TRY IT: From the entries below, gather each line containing the word "reader".

========================================

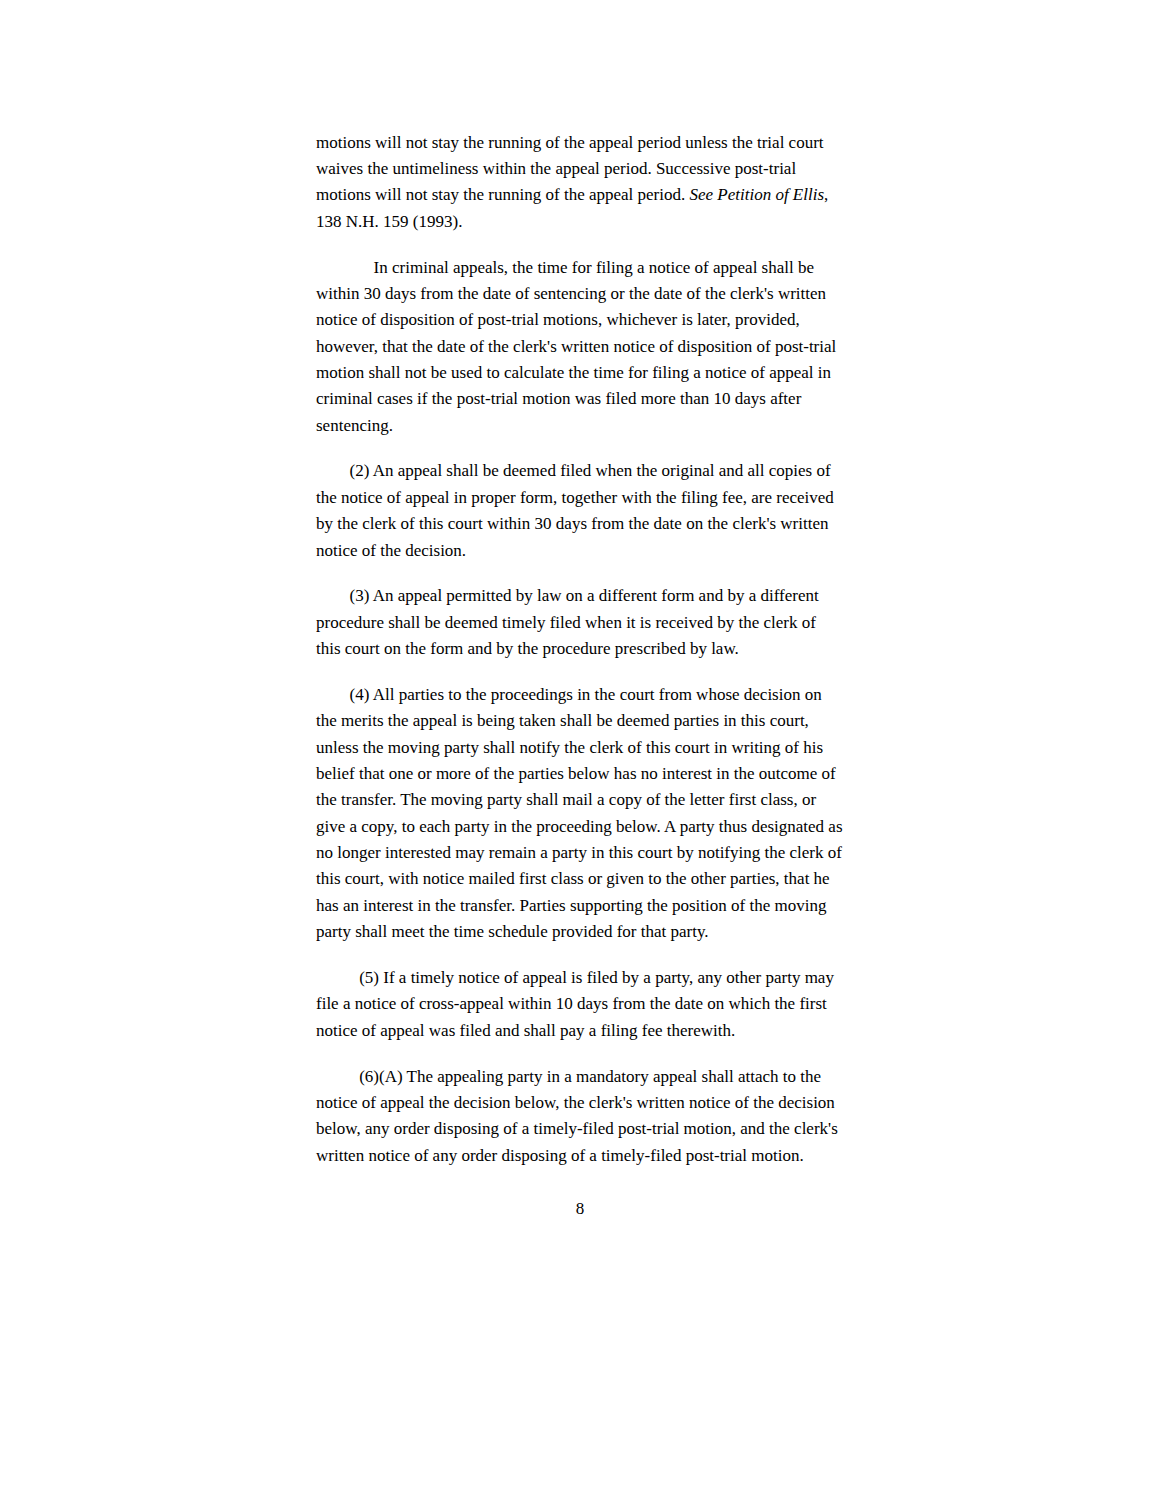motions will not stay the running of the appeal period unless the trial court waives the untimeliness within the appeal period. Successive post-trial motions will not stay the running of the appeal period. See Petition of Ellis, 138 N.H. 159 (1993).
In criminal appeals, the time for filing a notice of appeal shall be within 30 days from the date of sentencing or the date of the clerk's written notice of disposition of post-trial motions, whichever is later, provided, however, that the date of the clerk's written notice of disposition of post-trial motion shall not be used to calculate the time for filing a notice of appeal in criminal cases if the post-trial motion was filed more than 10 days after sentencing.
(2) An appeal shall be deemed filed when the original and all copies of the notice of appeal in proper form, together with the filing fee, are received by the clerk of this court within 30 days from the date on the clerk's written notice of the decision.
(3) An appeal permitted by law on a different form and by a different procedure shall be deemed timely filed when it is received by the clerk of this court on the form and by the procedure prescribed by law.
(4) All parties to the proceedings in the court from whose decision on the merits the appeal is being taken shall be deemed parties in this court, unless the moving party shall notify the clerk of this court in writing of his belief that one or more of the parties below has no interest in the outcome of the transfer. The moving party shall mail a copy of the letter first class, or give a copy, to each party in the proceeding below. A party thus designated as no longer interested may remain a party in this court by notifying the clerk of this court, with notice mailed first class or given to the other parties, that he has an interest in the transfer. Parties supporting the position of the moving party shall meet the time schedule provided for that party.
(5) If a timely notice of appeal is filed by a party, any other party may file a notice of cross-appeal within 10 days from the date on which the first notice of appeal was filed and shall pay a filing fee therewith.
(6)(A) The appealing party in a mandatory appeal shall attach to the notice of appeal the decision below, the clerk's written notice of the decision below, any order disposing of a timely-filed post-trial motion, and the clerk's written notice of any order disposing of a timely-filed post-trial motion.
8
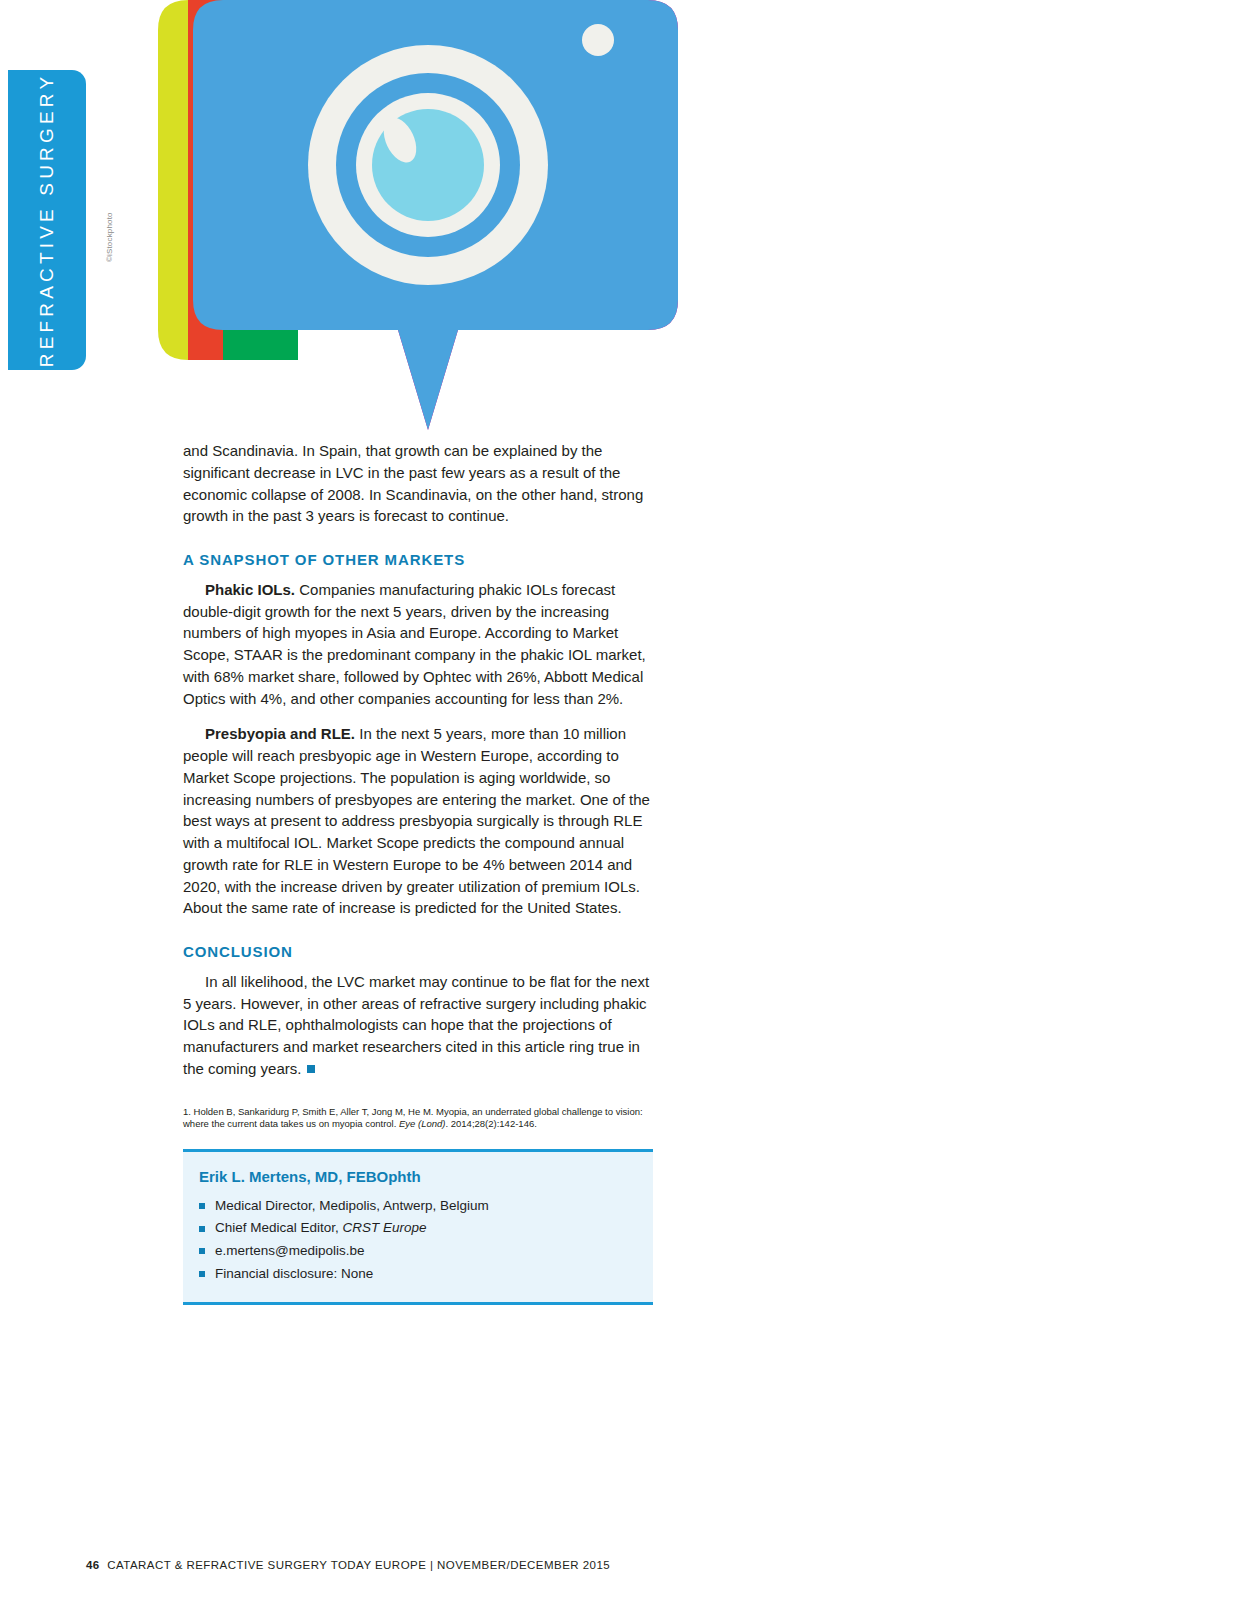REFRACTIVE SURGERY
©iStockphoto
and Scandinavia. In Spain, that growth can be explained by the significant decrease in LVC in the past few years as a result of the economic collapse of 2008. In Scandinavia, on the other hand, strong growth in the past 3 years is forecast to continue.
A SNAPSHOT OF OTHER MARKETS
Phakic IOLs. Companies manufacturing phakic IOLs forecast double-digit growth for the next 5 years, driven by the increasing numbers of high myopes in Asia and Europe. According to Market Scope, STAAR is the predominant company in the phakic IOL market, with 68% market share, followed by Ophtec with 26%, Abbott Medical Optics with 4%, and other companies accounting for less than 2%.
Presbyopia and RLE. In the next 5 years, more than 10 million people will reach presbyopic age in Western Europe, according to Market Scope projections. The population is aging worldwide, so increasing numbers of presbyopes are entering the market. One of the best ways at present to address presbyopia surgically is through RLE with a multifocal IOL. Market Scope predicts the compound annual growth rate for RLE in Western Europe to be 4% between 2014 and 2020, with the increase driven by greater utilization of premium IOLs. About the same rate of increase is predicted for the United States.
CONCLUSION
In all likelihood, the LVC market may continue to be flat for the next 5 years. However, in other areas of refractive surgery including phakic IOLs and RLE, ophthalmologists can hope that the projections of manufacturers and market researchers cited in this article ring true in the coming years.
1. Holden B, Sankaridurg P, Smith E, Aller T, Jong M, He M. Myopia, an underrated global challenge to vision: where the current data takes us on myopia control. Eye (Lond). 2014;28(2):142-146.
Erik L. Mertens, MD, FEBOphth
Medical Director, Medipolis, Antwerp, Belgium
Chief Medical Editor, CRST Europe
e.mertens@medipolis.be
Financial disclosure: None
46 CATARACT & REFRACTIVE SURGERY TODAY EUROPE | NOVEMBER/DECEMBER 2015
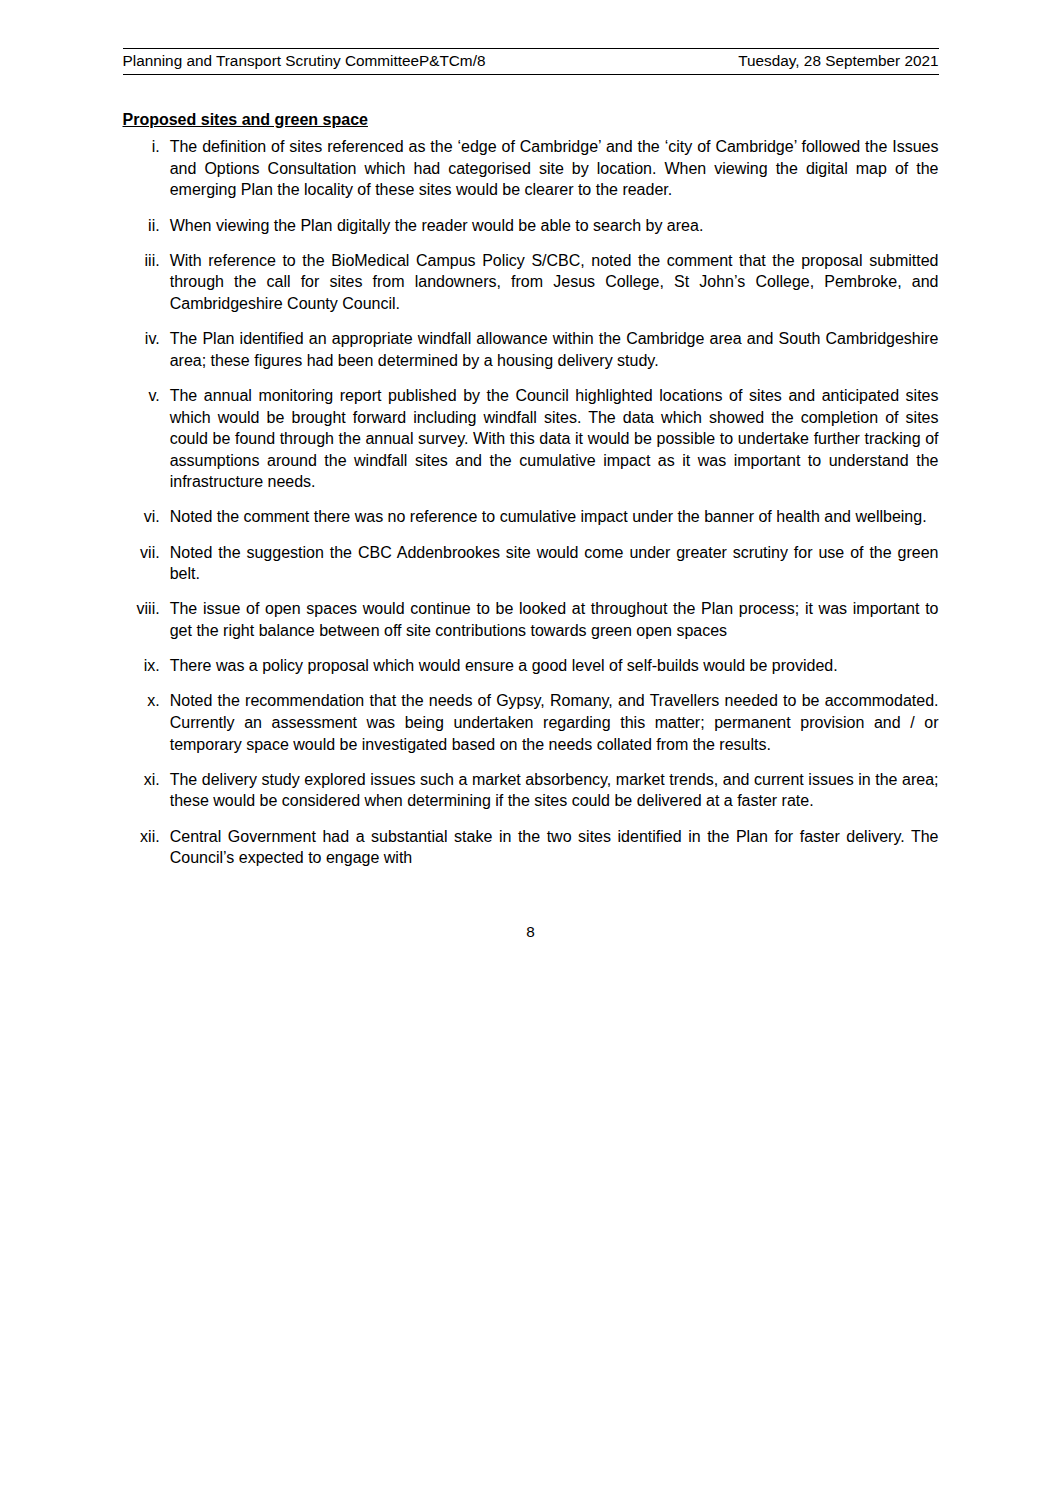Planning and Transport Scrutiny CommitteeP&TCm/8 Tuesday, 28 September 2021
Proposed sites and green space
The definition of sites referenced as the ‘edge of Cambridge’ and the ‘city of Cambridge’ followed the Issues and Options Consultation which had categorised site by location. When viewing the digital map of the emerging Plan the locality of these sites would be clearer to the reader.
When viewing the Plan digitally the reader would be able to search by area.
With reference to the BioMedical Campus Policy S/CBC, noted the comment that the proposal submitted through the call for sites from landowners, from Jesus College, St John’s College, Pembroke, and Cambridgeshire County Council.
The Plan identified an appropriate windfall allowance within the Cambridge area and South Cambridgeshire area; these figures had been determined by a housing delivery study.
The annual monitoring report published by the Council highlighted locations of sites and anticipated sites which would be brought forward including windfall sites. The data which showed the completion of sites could be found through the annual survey. With this data it would be possible to undertake further tracking of assumptions around the windfall sites and the cumulative impact as it was important to understand the infrastructure needs.
Noted the comment there was no reference to cumulative impact under the banner of health and wellbeing.
Noted the suggestion the CBC Addenbrookes site would come under greater scrutiny for use of the green belt.
The issue of open spaces would continue to be looked at throughout the Plan process; it was important to get the right balance between off site contributions towards green open spaces
There was a policy proposal which would ensure a good level of self-builds would be provided.
Noted the recommendation that the needs of Gypsy, Romany, and Travellers needed to be accommodated. Currently an assessment was being undertaken regarding this matter; permanent provision and / or temporary space would be investigated based on the needs collated from the results.
The delivery study explored issues such a market absorbency, market trends, and current issues in the area; these would be considered when determining if the sites could be delivered at a faster rate.
Central Government had a substantial stake in the two sites identified in the Plan for faster delivery. The Council’s expected to engage with
8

========================================

OUTPUT FOR THIS TASK:
The definition of sites referenced as the ‘edge of Cambridge’ and the ‘city of Cambridge’ followed the Issues and Options Consultation which had categorised site by location. When viewing the digital map of the emerging Plan the locality of these sites would be clearer to the reader.
When viewing the Plan digitally the reader would be able to search by area.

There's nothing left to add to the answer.